Dr Caravagna develops new data science methods and software tools to measure the dynamics of cancer evolution – analysing the high volumes of genetic data we are able to obtain through next-generation DNA sequencing.
Talk us through your typical day
I work in the ICR's Sutton site, commuting from elsewhere in South London. I do not come in super early but I am definitely one of the last to leave. I try every day to work on a couple of different problems, but I invariably get stuck and end up working on a single one.
My usual day combines some paper reading, developing some new thoughts on the analysis that I am about to run, and writing some code for the tools that I am developing. I have quite a number of UK and foreign collaborators, with whom I talk on Skype while sipping coffee in the ICR atrium or in any of the available meeting rooms.
How does your work contribute to our mission?
In my work I develop new computational methods that, from molecular sequencing data, will allow us to increase our understanding of what dynamics drive cancer, and how cancer originates, progresses and spreads to other organs.
We aim to use this information to implement better strategies to tailor a treatment to a patient – in what is known as precision medicine – to stay one step ahead of cancer and help us anticipate therapeutic failure.
What big projects are you working on?
As a computational scientist I am involved in several projects, all revolving around a key problem of cancer evolution: how do we extract evolutionary trajectories from cancer sequencing data? This is actually a collection of problems studied in the Sottoriva lab, which I approach by combining modelling with Machine Learning.
I am currently driving the development of a new method to measure how many distinct sub-clones populate a tumour, using genome sequencing data.
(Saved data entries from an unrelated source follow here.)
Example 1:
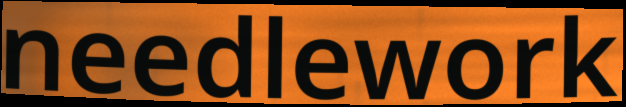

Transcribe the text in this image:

needlework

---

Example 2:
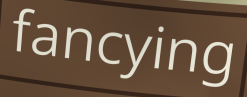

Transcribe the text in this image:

fancying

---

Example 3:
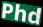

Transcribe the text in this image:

Phd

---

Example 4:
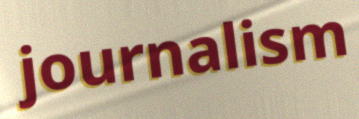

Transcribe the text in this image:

journalism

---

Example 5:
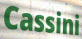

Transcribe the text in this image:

Cassini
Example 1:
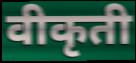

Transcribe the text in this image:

वीकृती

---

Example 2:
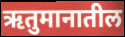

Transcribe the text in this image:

ऋतुमानातील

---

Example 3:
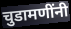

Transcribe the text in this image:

चुडामणींनी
This is important because it tells us how a cancer is growing and how it is organised in space.
I apply this and other methods within the ICR and in collaboration with Genomics England – a collaborative large-scale NHS initiative that seeks to exploit high-resolution whole-genome sequencing to deliver better, earlier diagnosis and personalised care.
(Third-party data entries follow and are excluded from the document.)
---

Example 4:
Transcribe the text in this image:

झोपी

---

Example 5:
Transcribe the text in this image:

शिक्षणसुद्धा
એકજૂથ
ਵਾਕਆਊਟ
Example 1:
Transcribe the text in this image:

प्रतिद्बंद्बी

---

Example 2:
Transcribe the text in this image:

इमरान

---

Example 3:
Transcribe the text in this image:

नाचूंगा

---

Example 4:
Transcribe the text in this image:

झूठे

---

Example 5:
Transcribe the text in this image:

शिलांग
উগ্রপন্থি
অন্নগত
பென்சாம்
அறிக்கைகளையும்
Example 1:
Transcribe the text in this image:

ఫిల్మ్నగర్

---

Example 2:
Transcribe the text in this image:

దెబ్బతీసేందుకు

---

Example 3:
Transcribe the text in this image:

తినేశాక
I am also involved in a Cancer Research UK and Italian Association for Cancer Research international project to track cancer cell evolution in organoids, where single-cell sequencing will be used to unravel mechanisms of drug resistance, and to predict the best treatment options for cancer patients.
Your work in a tweet
Cancer data science to quantify evolutionary forces that shape tumour progression and therapy response!
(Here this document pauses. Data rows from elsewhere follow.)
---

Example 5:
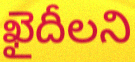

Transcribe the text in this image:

ఖైదీలని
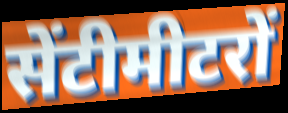
सेंटीमीटरों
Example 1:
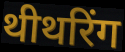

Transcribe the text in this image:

थीथरिंग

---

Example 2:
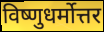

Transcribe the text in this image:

विष्णुधर्मोत्तर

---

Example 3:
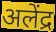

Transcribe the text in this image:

अलेंद्र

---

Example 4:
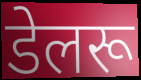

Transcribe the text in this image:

डेलरू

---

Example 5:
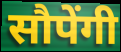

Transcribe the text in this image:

सौपेंगी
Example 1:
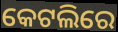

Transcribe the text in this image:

କେଟଲିରେ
What are you most proud of?
Some of my recent works have obtained quite some visibility, which is important for outreach. I am very happy that this is happening for two reasons.
First of all, it pays off all the effort that we put into work. Second, it puts the computational parts of our investigations under the spotlight. This is important, because in my opinion computational methods are increasingly crucial to make sense of sequencing data, especially in the context of a complex disease like cancer.
From this point of view, the Sottoriva lab and the Centre for Evolution and Cancer are pioneering the integration of computational methods with advanced experimental designs, which is one of the reasons that brought me to the ICR.
Can you give us any examples of where you see the ICR's values in your work?
I like working in collaboration with other scientists, and I try to foster collaborations inside and outside our institute.
Teamwork is crucial, I learn fast talking with great colleagues and this is an essential element to the study of cancer. Together, we can pursue excellence in research and lead innovation in the field.
How do you collaborate with colleagues at the ICR?
My colleagues are an essential part of my experience at the ICR. We exchange ideas and opinions, and their help is always useful. When I talk with other bioinformaticians, I get stimulated to think about my data in different ways, finding new ways out of problems, and progressing towards the creation of my tools.
When I talk with molecular biologists who create the data that I will analyse, I learn new biology and think how we could work together to understand cancer dynamics.
What makes you want to work for the ICR?
The vision of a place like the ICR and its Centre for Evolution and Cancer. This Centre has had leaders in the field of cancer evolution since its earliest days, and the laboratory of Andrea Sottoriva is the best place possible to train on the integration of computational analyses with cancer evolution.
We will soon be moving into the new Centre for Cancer Drug Discovery – the first place in the world to specifically bring together cancer biologists and evolutionary science under one roof – and I am looking forward to being part of that effort.